Did you get fewer retweets this time? Well now you feel bad. Personal self-worth is now tied to impressions, shares, and interactions. If there is a national trend lowering views, the players take it personally. Did school just let out? Most college kids are visiting family and not online? Views drop by 20 per cent. The participants complain, “OMG why are my views down? YouTube is f*cking me!”
Social media is giving people a dopamine release for their nastiest hot takes. The hotter the take, the higher the score. The more extreme the more likes, the more retweets, the better you feel.
Worst of all, Twitter knows all of this. Why wouldn’t it? It’s the company’s job to keep people hooked on the drug they’re selling. It’s a release from the banalities of life. When you’ve 24 hours a day to spend doing nothing, what sounds better to you? Passively watching Netflix, or actively participating in the discourse and earning social credit online?

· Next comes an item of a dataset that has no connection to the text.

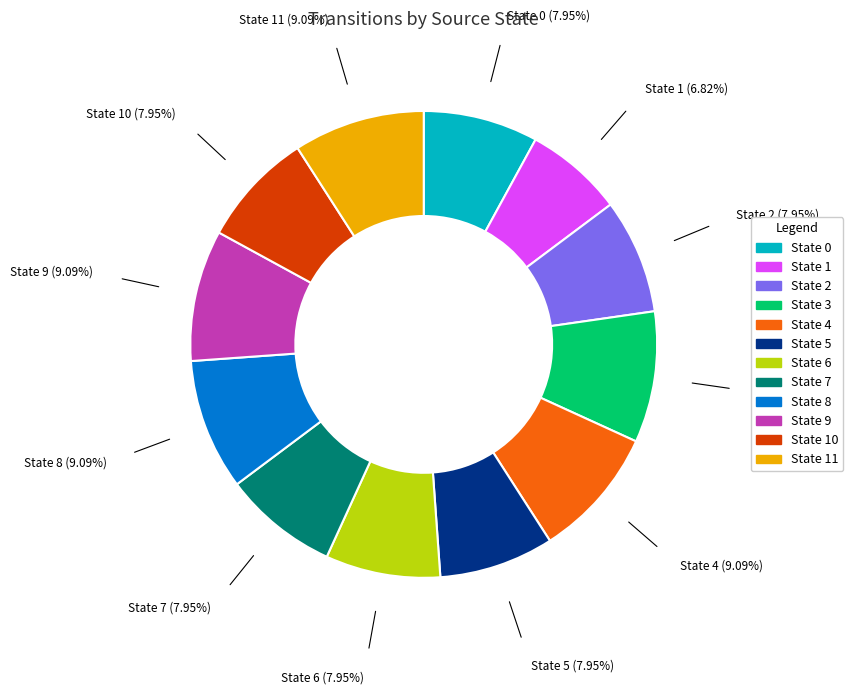

Does any single category account for the majority?

No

Twitter CEO Jack Dorsey has publicly discussed removing counters for likes, retweets, and even followers to try and “improve the quality of debate.” But deep down they know that this is what makes Twitter valuable.
It’s earning points, visible social approval points that make us feel good. Social media is a fucking drug that is polluting our minds.
It’s time to set some limits. But how do you stop the machine while respecting free will?
Tim Pool is an independent journalist who has covered some of the biggest and most dangerous stories in the world, including the Ferguson Riots, the Ukrainian Uprising, and the Egyptian Revolution.